Document segment:
******************************
In May 2020, PS published a correction to Mitchell and Martin 2018 "Gender Bias in Student Evaluations", which reflected concerns that I raised in a March 2019 blog post. That correction didn't mention me, and in May 2020 PS published another correction that didn't mention me but was due to my work, so I'll note below evidence that the corrections were due to my work, which might be useful in documenting my scholarly contributions for, say, an end-of-the-year review or promotion application.

---

In August 2018, I alerted the authors of Mitchell and Martin 2018 (hereafter MM) to concerns about potential errors in MM. I'll post one of my messages below. My sense at the time was that the MM authors were not going to correct MM (and the lead author of MM was defending MM as late as June 2019), so I published a March 2019 blog post about my concerns and in April 2019 I emailed PS a link to my blog post and a suggestion that MM "might have important errors in inferential statistics that warrant a correction".

In May 2019, a PS editor indicated to me that the MM authors have chosen to not issue a correction and that PS invited me to submit a comment on MM that would pass through the normal peer review process. I transformed my blog post into a manuscript comment, which involved, among other things, coding all open-ended student evaluation comments and calculating what I thought the correct results should be in the main three MM tables. Moreover, for completeness, I contacted Texas Tech University and eventually filed a Public Information Act request, because no one I communicated with at Texas Tech about this knew for certain why student evaluation data were not available online for certain sections of the course that MM Table 4 reported student evaluation results for.

I submitted a comment manuscript to PS in August 2019 and submitted a revision based on editor feedback in September 2019. Here is the revised submitted manuscript. In January 2020, I received an email from PS indicating that my manuscript was rejected after peer review and that PS would request a corrigendum from the authors of MM.

In May 2020, PS published a correction to MM, but I don't think that the correction is complete: for example, as I discussed in my blog post and manuscript comment, I think that the inferential statistics in MM Table 4 were incorrectly based on a calculation in which multiple ratings from the same student were treated as independent ratings.

---

For the Comic-Con correction that PS issued in May 2020, I'll quote from my manuscript documenting the error of inference in the article:

I communicated concerns about the Owens et al. 2020 "Comic-Con" article to the first two authors in November 2019. I did not hear of an attempt to publish a correction, and I did not receive a response to my most recent message, so I submitted this manuscript to PS: Political Science & Politics on Feb 4, 2020. PS published a correction to "Comic-Con" on May 11, 2020. PS then rejected my manuscript on May 18, 2020 "after an internal review".
******************************
Information provided:
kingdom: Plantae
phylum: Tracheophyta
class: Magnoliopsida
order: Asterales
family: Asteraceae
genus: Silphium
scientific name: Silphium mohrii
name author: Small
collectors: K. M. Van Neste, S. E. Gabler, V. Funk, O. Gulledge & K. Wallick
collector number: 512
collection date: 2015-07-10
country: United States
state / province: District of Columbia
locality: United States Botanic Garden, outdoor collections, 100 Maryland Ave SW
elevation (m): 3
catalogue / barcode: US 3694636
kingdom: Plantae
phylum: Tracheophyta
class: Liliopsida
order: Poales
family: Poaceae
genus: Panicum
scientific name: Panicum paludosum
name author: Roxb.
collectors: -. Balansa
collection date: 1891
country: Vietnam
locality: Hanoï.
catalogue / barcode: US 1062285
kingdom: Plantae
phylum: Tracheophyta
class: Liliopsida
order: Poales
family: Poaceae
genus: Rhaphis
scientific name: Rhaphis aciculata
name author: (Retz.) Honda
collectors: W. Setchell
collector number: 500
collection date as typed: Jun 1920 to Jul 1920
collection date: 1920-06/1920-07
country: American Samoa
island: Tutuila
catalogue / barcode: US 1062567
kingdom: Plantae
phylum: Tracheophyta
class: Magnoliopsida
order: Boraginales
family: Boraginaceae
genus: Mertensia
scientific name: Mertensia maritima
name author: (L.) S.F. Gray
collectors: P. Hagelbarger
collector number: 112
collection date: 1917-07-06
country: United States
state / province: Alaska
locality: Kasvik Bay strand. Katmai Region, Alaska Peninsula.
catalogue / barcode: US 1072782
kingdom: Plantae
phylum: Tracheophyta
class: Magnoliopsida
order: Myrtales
******************************
Problem set:
1. Answer these about the post on the PS corrections, one line each:
(a) In what month and year did the author publish the blog post raising concerns about MM?
(b) What did the author eventually file with Texas Tech University?
(c) On what date did PS reject the author's manuscript about the "Comic-Con" article?
2. Name every month of 2019 mentioned in the post about the PS corrections.
3. Write a continuation of the post about the PS corrections, picking up right after its last sentence.

Answers by task:
1.
(a) March 2019
(b) A Public Information Act request
(c) May 18, 2020

2. March, April, May, June, August, September, November

3.
Here is an archive of a tweet thread, documenting that in September 2019 I alerted the lead "Comic-Con" author to the error of inference, and the lead author did not appear to understand my point.

---

NOTES:

1. My PS symposium entry "Left Unchecked" (published online in June 2019) discussed elements of MM that ended up being addressed in the MM correction.

2. Here is an email that I sent the MM authors in August 2018:

Thanks for the data, Dr. Mitchell. I had a few questions, if you don't mind:

[1] The appendix indicates for the online course analysis that: "For this reason, we examined sections in the mid- to high- numerical order: sections 6, 7, 8, 9, and 10". But I think that Dr. Martin taught a section 11 course (D11) that was included in the data.

[2] I am not certain about how to reproduce the statistical significance levels for Tables 1 and 2. For example, for Table 1, I count 23 comments for Dr. Martin and 45 comments for Dr. Mitchell, for the N=68 in the table. But a proportion test in Stata for the "Referred to as 'Teacher'" proportions (prtesti 23 0.152 45 0.244) produces a z-score of -0.8768, which does not seem to match the table asterisks indicating a p-value of p<0.05.

[3] Dr. Martin's CV indicates that he was a visiting professor at Texas Tech in 2015 and 2016. For the student comments for POLS 3371 and POLS 3373, did Dr. Martin's official title include "professor"? If so, than that might influence inferences about any difference in the frequency of student use of the label "professor" between Dr. Martin and Dr. Mitchell. I didn't see "professor" as a title in Dr. Mitchell's CV, but the inferences could also be influenced if Dr. Mitchell had "professor" in her title for any of the courses in the student comments analysis, or for the Rate My Professors comments analysis.

[4] I was able to reproduce the results for the Technology analysis in Table 4, but, if I am correct, the statistical analysis seems to assume that the N=153 for Dr. Martin and the N=501 for Dr. Mitchell are for 153 and 501 independent observations. I do not think that this is correct, because my understanding of the data is that the 153 observations for Dr. Martin are 3 observations for 51 students and that the 501 observations for Dr. Mitchell are 3 observations for 167 students. I think that the analysis would need to adjust for the non-independence of some of the observations.

Sorry if any of my questions are due to a misunderstanding. Thank you for your time.

Best,

L.J

Tagged with: , ,

Here is a passage from Pigliucci 2013.

Steele and Aronson (1995), among others, looked at IQ tests and at ETS tests (e.g. SATs, GREs, etc.) to see whether human intellectual performance can be manipulated with simple psychological tricks priming negative stereotypes about a group that the subjects self-identify with. Notoriously, the trick worked, and as a result we can explain almost all of the gap between whites and blacks on intelligence tests as an artifact of stereotype threat, a previously unknown testing situation bias.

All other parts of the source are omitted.